Written task - Each entry below should be output exactly, apart from its images.
________________
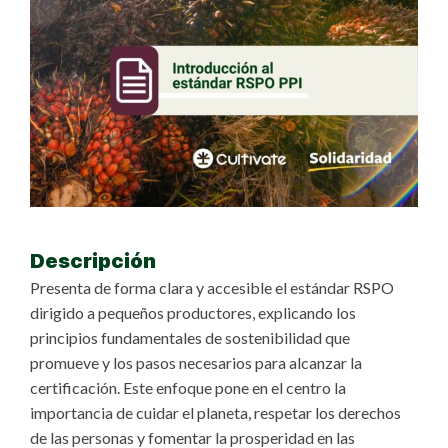
Descripción
Presenta de forma clara y accesible el estándar RSPO
dirigido a pequeños productores, explicando los
principios fundamentales de sostenibilidad que
promueve y los pasos necesarios para alcanzar la
certificación. Este enfoque pone en el centro la
importancia de cuidar el planeta, respetar los derechos
de las personas y fomentar la prosperidad en las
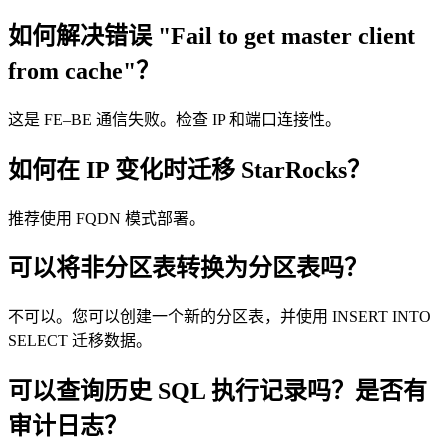
如何解决错误 "Fail to get master client
from cache"？
这是 FE–BE 通信失败。检查 IP 和端口连接性。
如何在 IP 变化时迁移 StarRocks？
推荐使用 FQDN 模式部署。
可以将非分区表转换为分区表吗？
不可以。您可以创建一个新的分区表，并使用 INSERT INTO
SELECT 迁移数据。
可以查询历史 SQL 执行记录吗？是否有
审计日志？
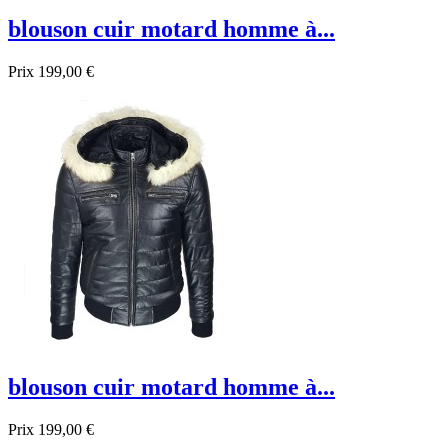
blouson cuir motard homme à...
Prix
199,00 €
blouson cuir motard homme à...
Prix
199,00 €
________________
Reply to the exercise -
Descripción
Presenta de forma clara y accesible el estándar RSPO
dirigido a pequeños productores, explicando los
principios fundamentales de sostenibilidad que
promueve y los pasos necesarios para alcanzar la
certificación. Este enfoque pone en el centro la
importancia de cuidar el planeta, respetar los derechos
de las personas y fomentar la prosperidad en las
如何解决错误 "Fail to get master client
from cache"？
这是 FE–BE 通信失败。检查 IP 和端口连接性。
如何在 IP 变化时迁移 StarRocks？
推荐使用 FQDN 模式部署。
可以将非分区表转换为分区表吗？
不可以。您可以创建一个新的分区表，并使用 INSERT INTO
SELECT 迁移数据。
可以查询历史 SQL 执行记录吗？是否有
审计日志？
blouson cuir motard homme à...
Prix
199,00 €
blouson cuir motard homme à...
Prix
199,00 €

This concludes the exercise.